> **PROBLEM TO SOLVE**
Pick out every line below that contains the string "qCreatedBy", and copy each one as it appears. Matching is case-sensitive.

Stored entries
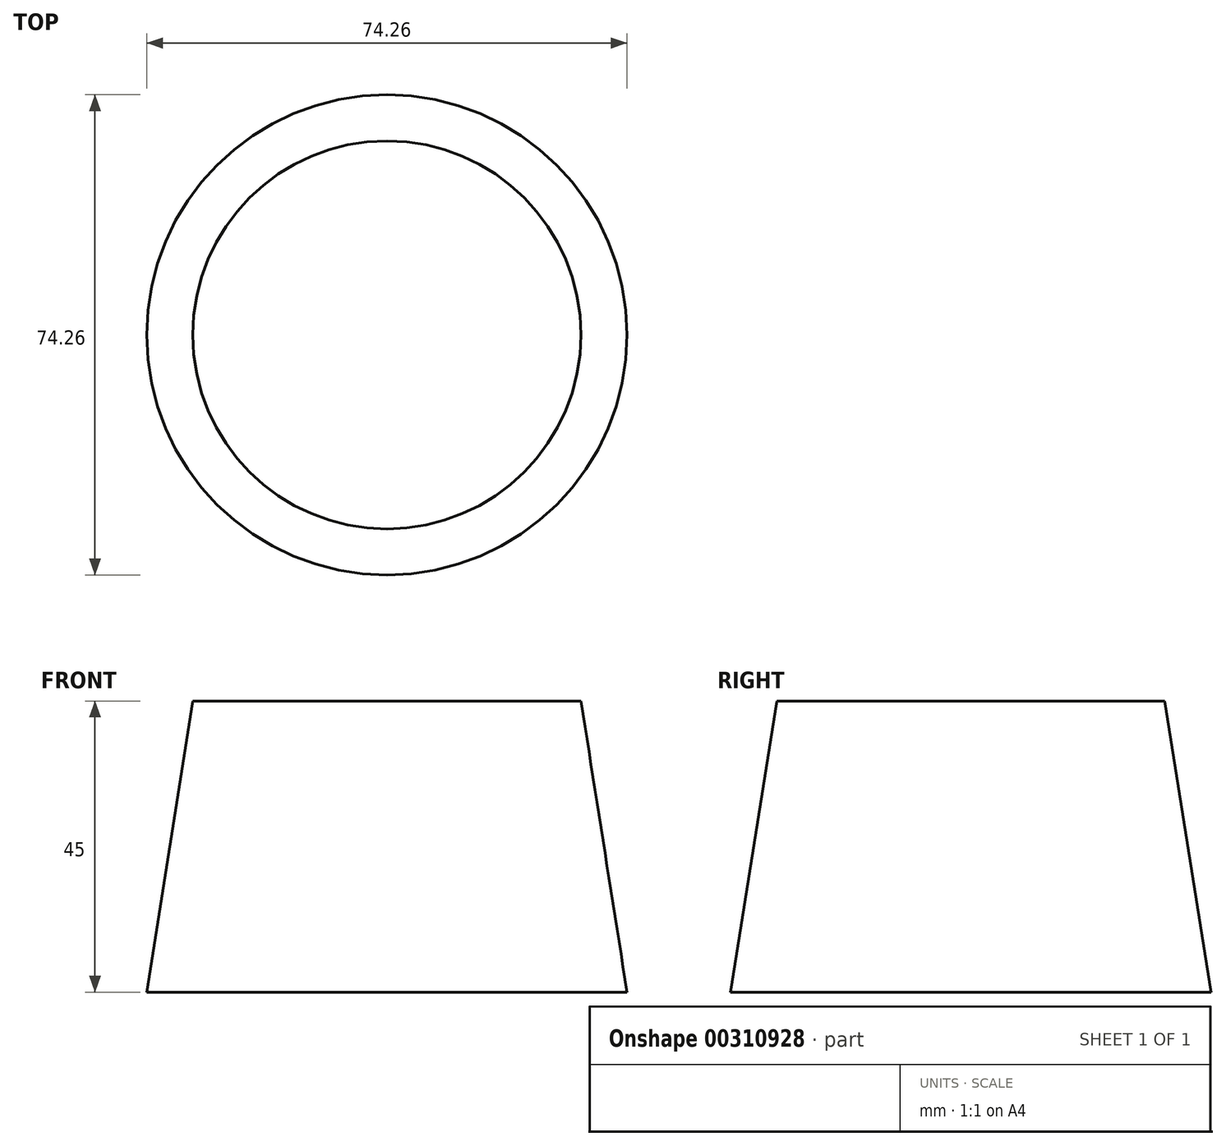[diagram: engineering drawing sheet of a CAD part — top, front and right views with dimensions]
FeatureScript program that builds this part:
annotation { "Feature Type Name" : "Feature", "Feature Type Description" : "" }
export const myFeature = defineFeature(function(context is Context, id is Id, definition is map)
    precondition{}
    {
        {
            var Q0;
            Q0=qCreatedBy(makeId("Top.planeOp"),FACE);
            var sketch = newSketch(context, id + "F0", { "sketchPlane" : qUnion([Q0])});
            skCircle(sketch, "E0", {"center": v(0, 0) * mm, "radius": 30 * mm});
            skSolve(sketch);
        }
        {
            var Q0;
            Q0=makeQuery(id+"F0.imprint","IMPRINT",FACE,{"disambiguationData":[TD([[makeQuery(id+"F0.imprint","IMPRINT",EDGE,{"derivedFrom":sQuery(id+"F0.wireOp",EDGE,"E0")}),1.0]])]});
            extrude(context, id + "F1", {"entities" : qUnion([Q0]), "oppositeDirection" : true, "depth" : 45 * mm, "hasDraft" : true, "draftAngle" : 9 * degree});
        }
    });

---

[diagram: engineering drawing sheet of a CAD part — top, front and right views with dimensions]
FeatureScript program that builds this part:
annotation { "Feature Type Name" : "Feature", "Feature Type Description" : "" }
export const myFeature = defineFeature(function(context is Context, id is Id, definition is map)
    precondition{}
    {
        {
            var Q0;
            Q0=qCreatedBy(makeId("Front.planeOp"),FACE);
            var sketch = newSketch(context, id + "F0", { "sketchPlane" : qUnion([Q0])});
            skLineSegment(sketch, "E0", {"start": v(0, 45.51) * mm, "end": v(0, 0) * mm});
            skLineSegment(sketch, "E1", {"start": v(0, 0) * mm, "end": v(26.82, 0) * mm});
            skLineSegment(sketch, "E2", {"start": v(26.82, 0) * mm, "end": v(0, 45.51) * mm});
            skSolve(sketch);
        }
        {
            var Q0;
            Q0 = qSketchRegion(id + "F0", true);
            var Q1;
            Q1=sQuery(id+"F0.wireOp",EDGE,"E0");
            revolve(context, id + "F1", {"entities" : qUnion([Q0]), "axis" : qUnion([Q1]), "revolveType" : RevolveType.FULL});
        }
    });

> **THE SOLUTION**
            Q0=qCreatedBy(makeId("Top.planeOp"),FACE);
            Q0=qCreatedBy(makeId("Front.planeOp"),FACE);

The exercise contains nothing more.